WRITTEN EXERCISE 1:
Return the section of the Year of the Bird passage that begins with the words containing "Throughout the year" and ends with "Bird site: birdyourworld.org.", copied word for word.

SELECTED TEXT:
Bringing the combined strengths of all of these organizations to bear on bird conservation is a type of collaboration that happens frequently—but often under the radar—in the NGO world. In truth, it’s the only way that any of us can realistically tackle the scale of the threats that birds face.
The Year of the Bird will celebrate the importance of birds in our lives: the wonder and passion and Internet memes (so many memes) that they inspire, and the roles they play in the web of life. The Year of the Bird collaboration gives us all an opportunity to recommit to our promise to protect birds and the places they need for the next century.
Throughout the year of storytelling and of science, of celebration and conservation efforts, the Year of the Bird will focus on how our changing environment is affecting bird populations and what we can do to stop the decline.
During the Year of the Bird, you will see the gripping stories and beautiful photography from around the world for which both National Geographic and Audubon magazines are known. You will also gain important insight into science and conservation efforts from Audubon, Cornell Lab of Ornithology, and BirdLife International. All of these can be found at the Year of the Bird site: birdyourworld.org.
But Year of the Bird isn’t a passive exercise—you have a critical role to play. Throughout 2018, we’ll ask you to take simple actions that will help protect birds and provide you with themes that are sure to inspire. Each month, you could make your home and your communities’ buildings bird-friendly, or you could join a community science project for a day, or you could help birds stay safe during migration. Many of the actions are designed to engage others—your friends and family—with the natural world right alongside you. And you don’t have to wait to get started: You can start now by beginning to plan your spring planting with our Plants for Birds database. All of these small actions will help ensure that we’ll have birds to love for the next century—and beyond.
This unprecedented coalition could come together only around the most bountiful, beautiful, and compelling wildlife on the planet. Now, more than ever, you’re what hope looks like to a bird. And you have a lot of good company.

(Data items)
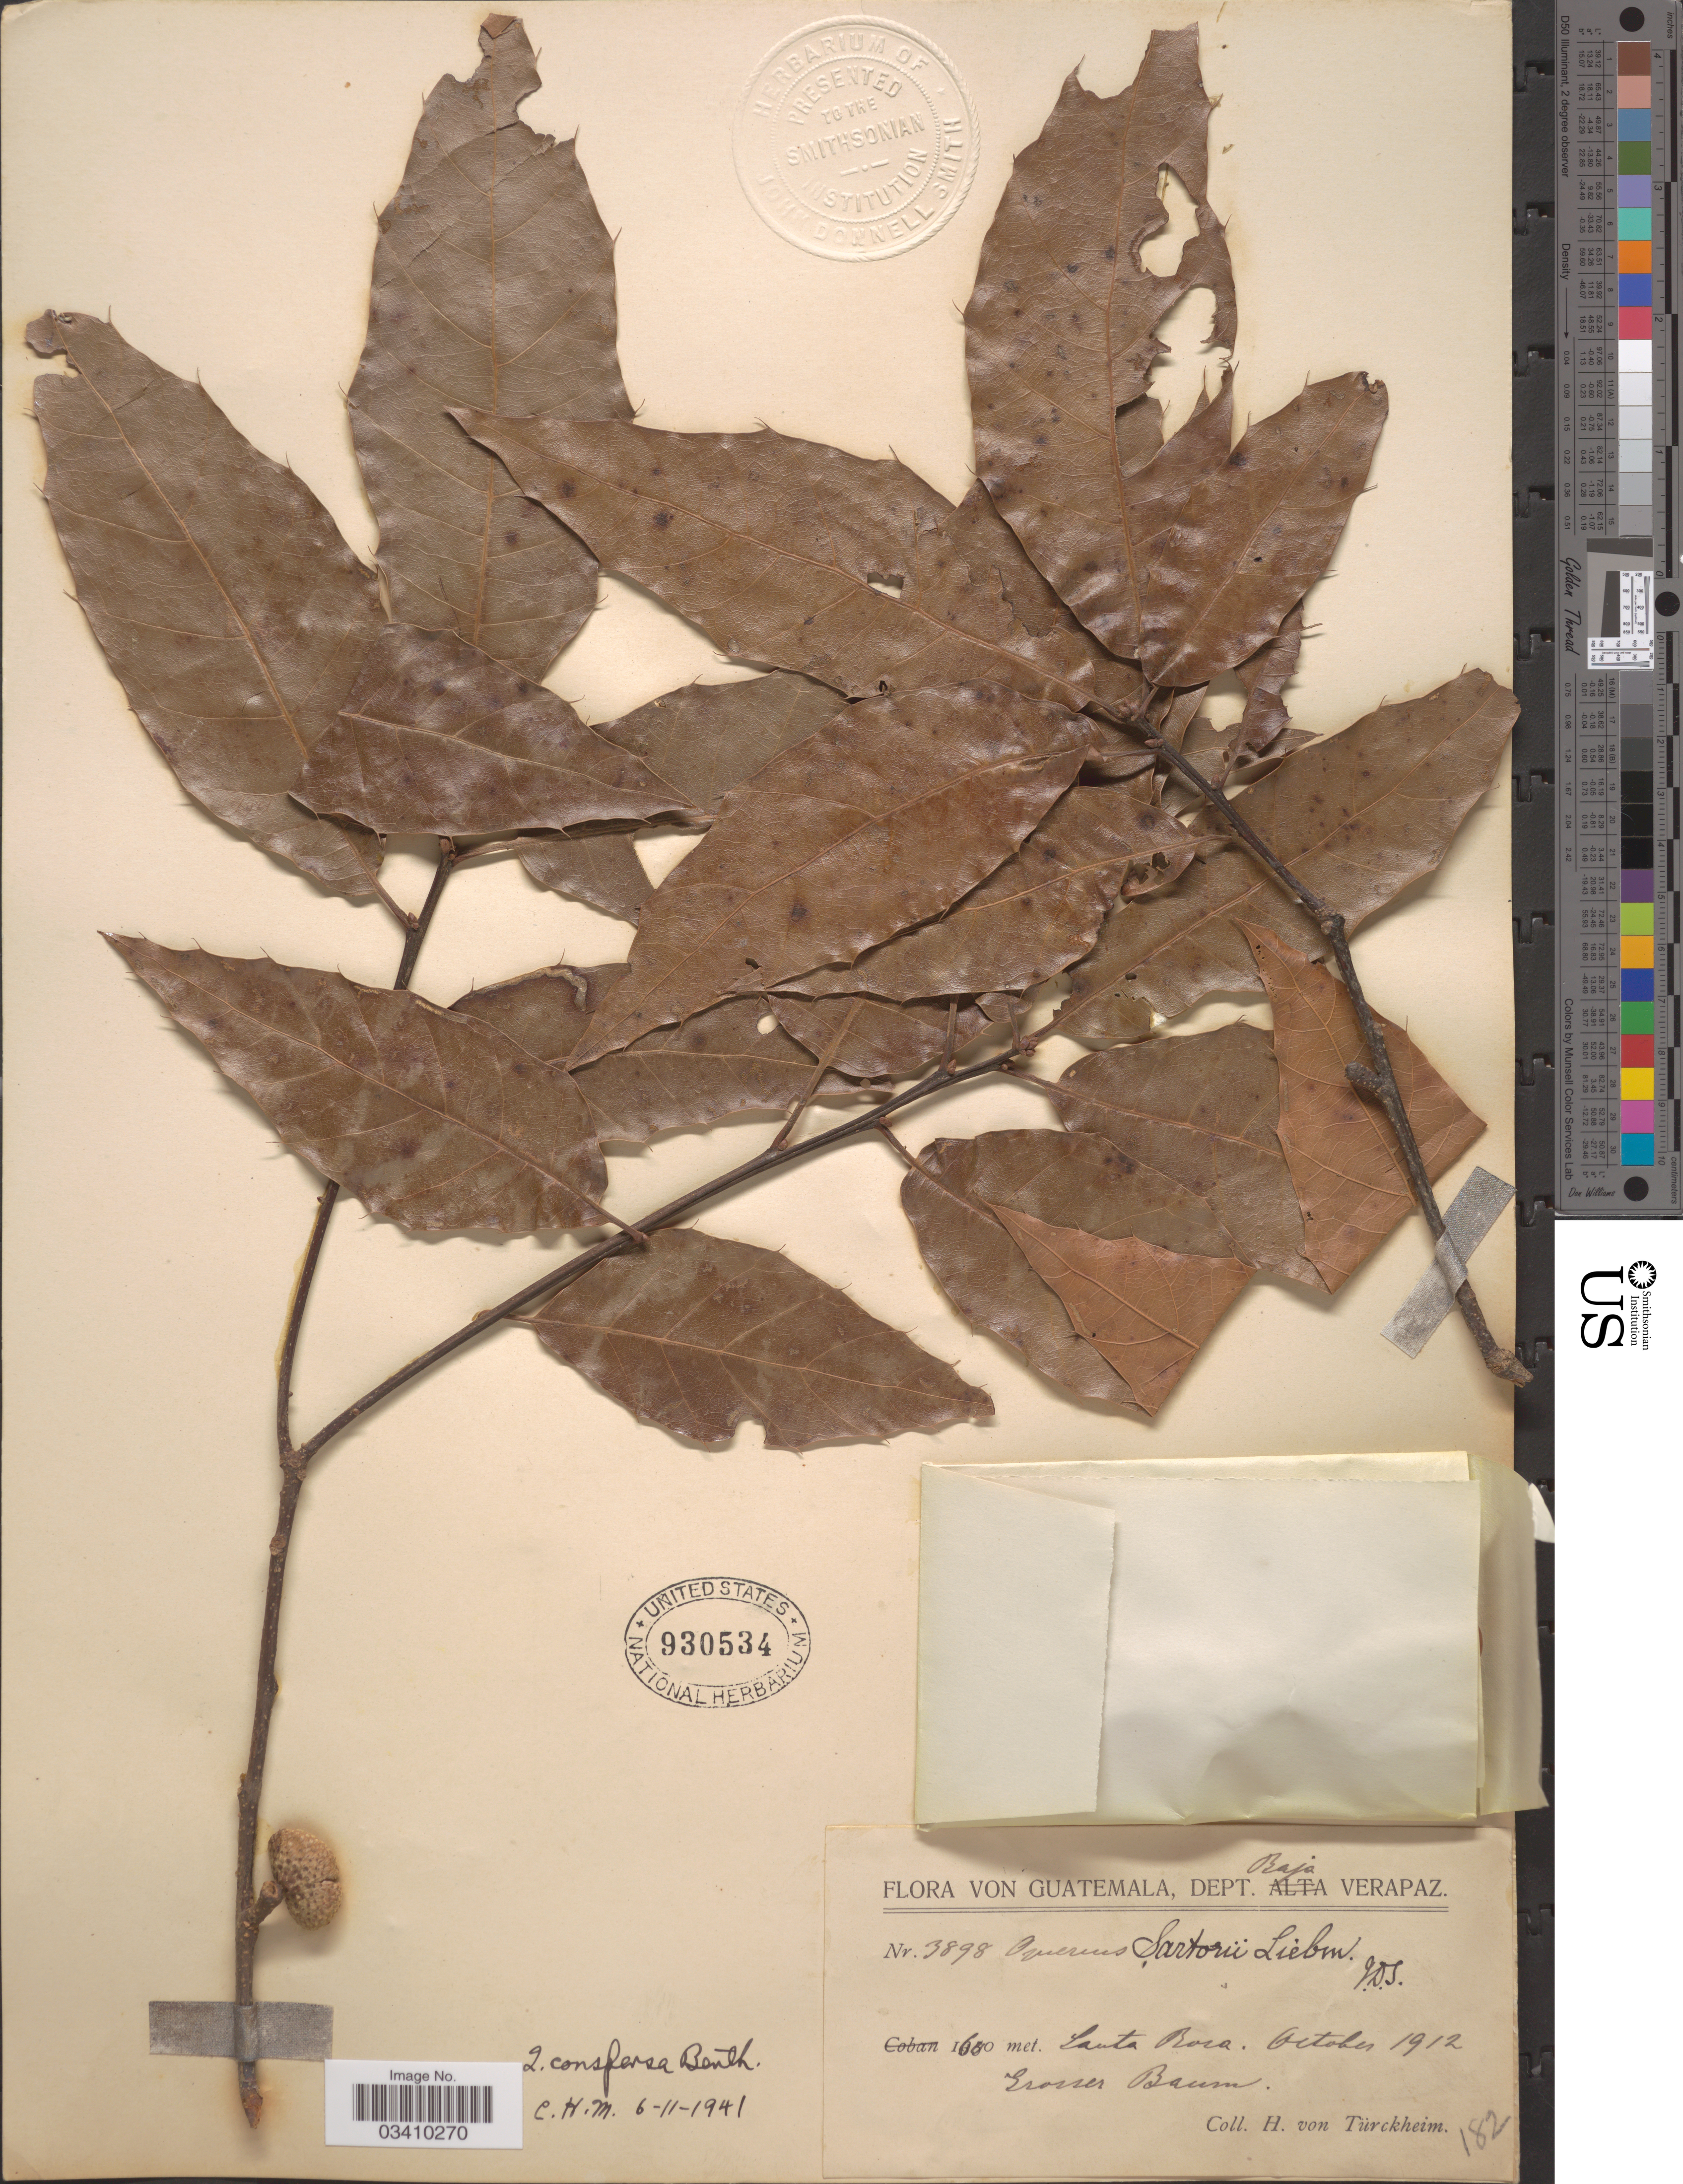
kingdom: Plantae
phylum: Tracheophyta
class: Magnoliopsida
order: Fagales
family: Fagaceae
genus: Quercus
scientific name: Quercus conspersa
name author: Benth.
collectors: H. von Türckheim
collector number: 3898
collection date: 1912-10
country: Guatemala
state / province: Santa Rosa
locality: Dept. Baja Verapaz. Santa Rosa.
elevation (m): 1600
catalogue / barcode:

WRITTEN EXERCISE 2:
Retype, without any changes, the lines of the data items from the one containing "genus: Quercus" through the last line of the data items.

CORRECT OUTPUT 1:
Throughout the year of storytelling and of science, of celebration and conservation efforts, the Year of the Bird will focus on how our changing environment is affecting bird populations and what we can do to stop the decline.
During the Year of the Bird, you will see the gripping stories and beautiful photography from around the world for which both National Geographic and Audubon magazines are known. You will also gain important insight into science and conservation efforts from Audubon, Cornell Lab of Ornithology, and BirdLife International. All of these can be found at the Year of the Bird site: birdyourworld.org.

CORRECT OUTPUT 2:
genus: Quercus
scientific name: Quercus conspersa
name author: Benth.
collectors: H. von Türckheim
collector number: 3898
collection date: 1912-10
country: Guatemala
state / province: Santa Rosa
locality: Dept. Baja Verapaz. Santa Rosa.
elevation (m): 1600
catalogue / barcode:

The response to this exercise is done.